Penghambatan aktivitas polimerase selama amplifikasi
Secara umum, inhibisi digunakan sebagai konsep wadah untuk menggambarkan semua faktor yang menyebabkan hasil PCR suboptimal. Dalam pengertian biokimia yang ketat, inhibisi terbatas pada aktivitas enzim, yaitu, inhibisi mengurangi atau mencegah konversi substrat-produk melalui interaksi dengan situs aktif DNA polimerase atau kofaktornya (misalnya, Mg2+ untuk DNA polimerase Taq).
Komponen dalam sampel atau berbagai penyangga dan ekstrak yang mengandung reagen dapat secara langsung menghambat enzim atau menjebak kofaktornya (misalnya EDTA), sehingga menonaktifkan polimerase dan pada gilirannya menyebabkan hasil PCR menurun atau negatif palsu.
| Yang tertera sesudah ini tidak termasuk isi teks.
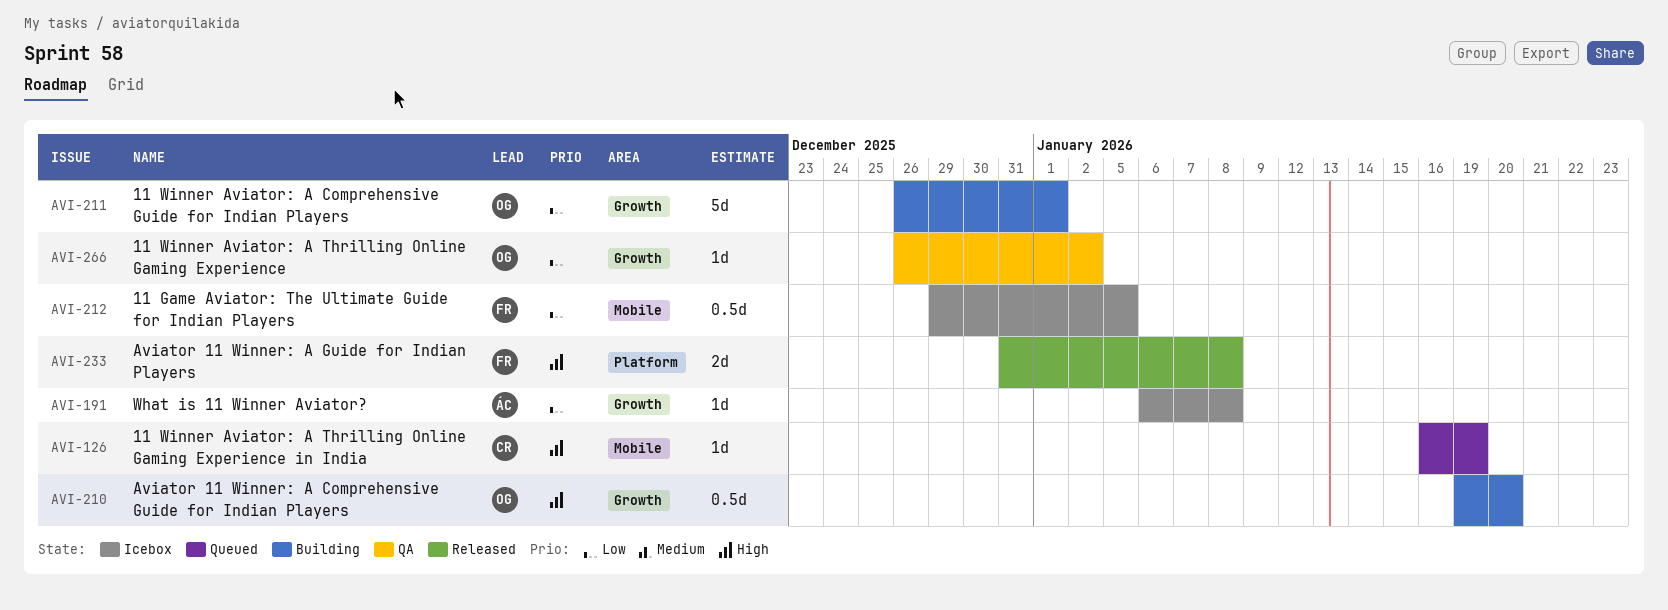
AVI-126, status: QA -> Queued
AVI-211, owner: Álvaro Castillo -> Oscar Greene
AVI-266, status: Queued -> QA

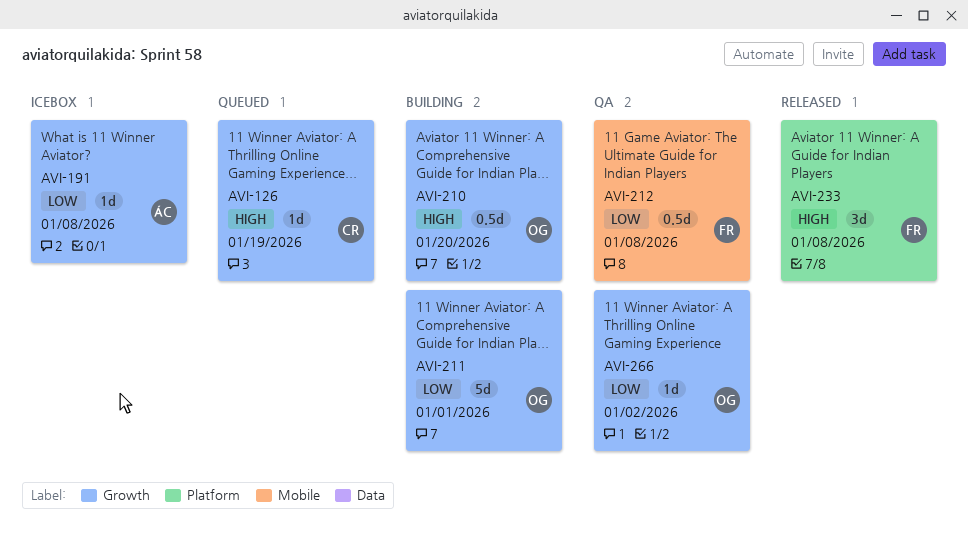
AVI-126, label: Mobile -> Growth
AVI-212, status: Icebox -> QA
AVI-212, due: Jan 5 -> Jan 8
AVI-233, estimate: 2d -> 3d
Namun, banyak interaksi antara komponen reaksi dan asam nukleat yang mengandung target juga disebut sebagai 'inhibitor PCR'. Setelah integritas sel terganggu oleh isolasi dan asam nukleat dilepaskan, interaksi antara sampel dan larutan serta fase padat di sekitarnya dapat terjadi. Misalnya, 'pemulung' dapat mengikat DNA untai tunggal atau ganda melalui interaksi non-kovalen dan mengganggu isolasi serta pemurnian dengan mengurangi jumlah target yang akhirnya mencapai wadah reaksi PCR.
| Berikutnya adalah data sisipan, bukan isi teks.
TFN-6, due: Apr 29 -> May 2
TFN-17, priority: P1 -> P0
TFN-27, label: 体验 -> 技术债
Secara umum, inhibitor PCR terdapat di sebagian besar cairan tubuh dan reagen yang digunakan untuk uji diagnostik klinis (urea dalam urin, hemoglobin dan heparin dalam darah), suplemen makanan (komponen organik, glikogen, lemak, ion Ca2+) dan komponen di lingkungan (fenol, logam berat).
Penghambat | Sumber |
Ion kalsium | Susu, jaringan tulang |
Kolagen | Jaringan |
Garam empedu | Kotoran |
Hemoglobin | Dalam darah |
Hemoglobin | Sampel darah |
Asam humat | Tanah, tanaman |
Darah | Darah |
Laktoferin | Darah |
(Eropa) melanin | Kulit, rambut |
Mioglobin | Jaringan otot |
Polisakarida | Tanaman, kotoran |
Protease | Susu |
Urea | Air seni |
Mukopolisakarida | Tulang rawan, selaput lendir |
Lignin, selulosa | Tanaman |
Inhibitor PCR yang lebih umum dapat ditemukan pada bakteri dan sel eukariotik, DNA non-target, makromolekul pengikat DNA pada matriks jaringan, dan peralatan laboratorium seperti sarung tangan dan plastik. Pemurnian asam nukleat selama atau setelah ekstraksi merupakan metode yang lebih disukai untuk menghilangkan inhibitor PCR.
Saat ini, berbagai peralatan ekstraksi otomatis dapat menggantikan banyak protokol manual, tetapi pemulihan dan/atau pemurnian target 100% belum pernah tercapai. Inhibitor potensial mungkin masih terdapat dalam asam nukleat yang dimurnikan atau mungkin sudah aktif. Terdapat berbagai strategi untuk mengurangi dampak inhibitor. Pemilihan polimerase yang tepat dapat berdampak signifikan pada aktivitas inhibitor. Metode lain yang terbukti efektif untuk mengurangi inhibisi PCR adalah dengan meningkatkan konsentrasi polimerase atau menggunakan aditif seperti BSA.
Penghambatan reaksi PCR dapat ditunjukkan dengan penggunaan pengendalian mutu proses internal (IPC).
Semua reagen dan larutan lain dalam kit ekstraksi, seperti etanol, EDTA, CETAB, LiCl, GuSCN, SDS, isopropanol, dan fenol, harus dibersihkan dari isolat asam nukleat melalui proses pencucian menyeluruh. Tergantung pada konsentrasinya, reagen dan larutan tersebut dapat mengaktifkan atau menghambat PCR.